* [Task statement]:
Omitting all images, output the entries that follow exactly as written.

* [Records for the exercise]:
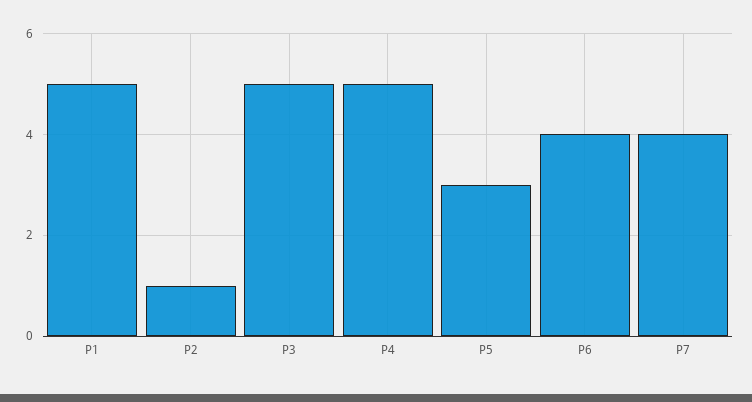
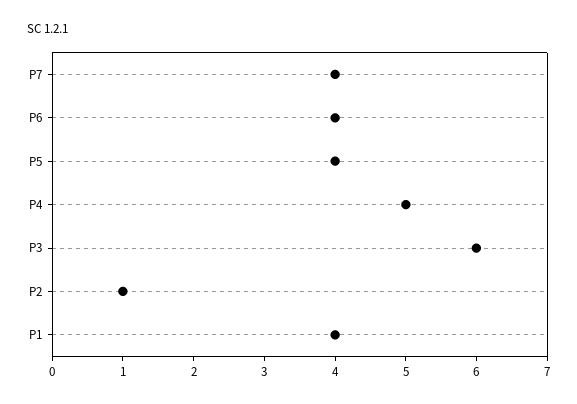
  {
-   "P1": 5,
+   "P1": 4,
    "P2": 1,
-   "P3": 5,
+   "P3": 6,
    "P4": 5,
-   "P5": 3,
+   "P5": 4,
    "P6": 4,
    "P7": 4
  }

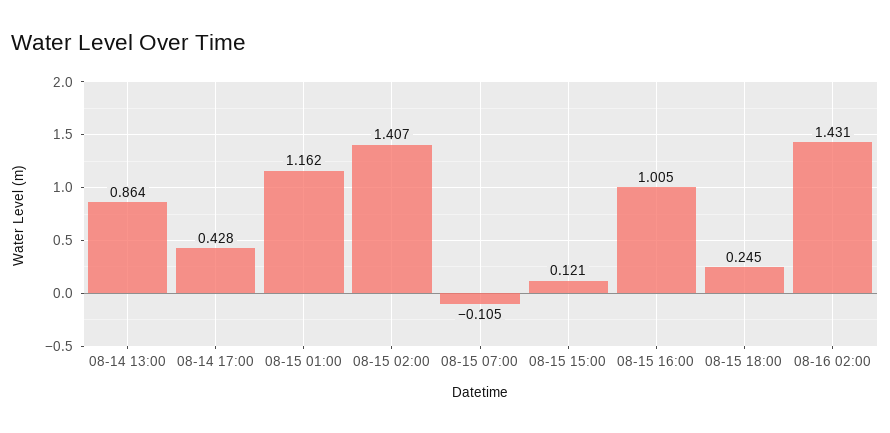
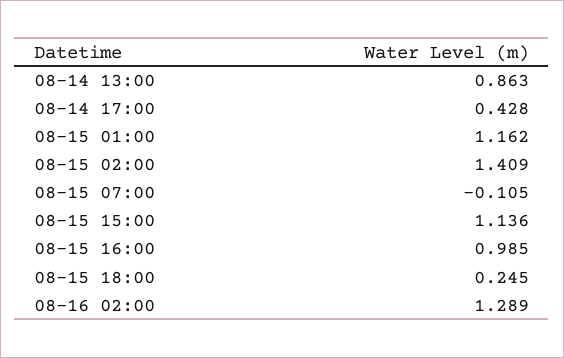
  {
-   "08-14 13:00": 0.864,
+   "08-14 13:00": 0.863,
    "08-14 17:00": 0.428,
    "08-15 01:00": 1.162,
-   "08-15 02:00": 1.407,
+   "08-15 02:00": 1.409,
    "08-15 07:00": -0.105,
-   "08-15 15:00": 0.121,
+   "08-15 15:00": 1.136,
-   "08-15 16:00": 1.005,
+   "08-15 16:00": 0.985,
    "08-15 18:00": 0.245,
-   "08-16 02:00": 1.431
+   "08-16 02:00": 1.289
  }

* [Answer box]:
  {
-   "P1": 5,
+   "P1": 4,
    "P2": 1,
-   "P3": 5,
+   "P3": 6,
    "P4": 5,
-   "P5": 3,
+   "P5": 4,
    "P6": 4,
    "P7": 4
  }

  {
-   "08-14 13:00": 0.864,
+   "08-14 13:00": 0.863,
    "08-14 17:00": 0.428,
    "08-15 01:00": 1.162,
-   "08-15 02:00": 1.407,
+   "08-15 02:00": 1.409,
    "08-15 07:00": -0.105,
-   "08-15 15:00": 0.121,
+   "08-15 15:00": 1.136,
-   "08-15 16:00": 1.005,
+   "08-15 16:00": 0.985,
    "08-15 18:00": 0.245,
-   "08-16 02:00": 1.431
+   "08-16 02:00": 1.289
  }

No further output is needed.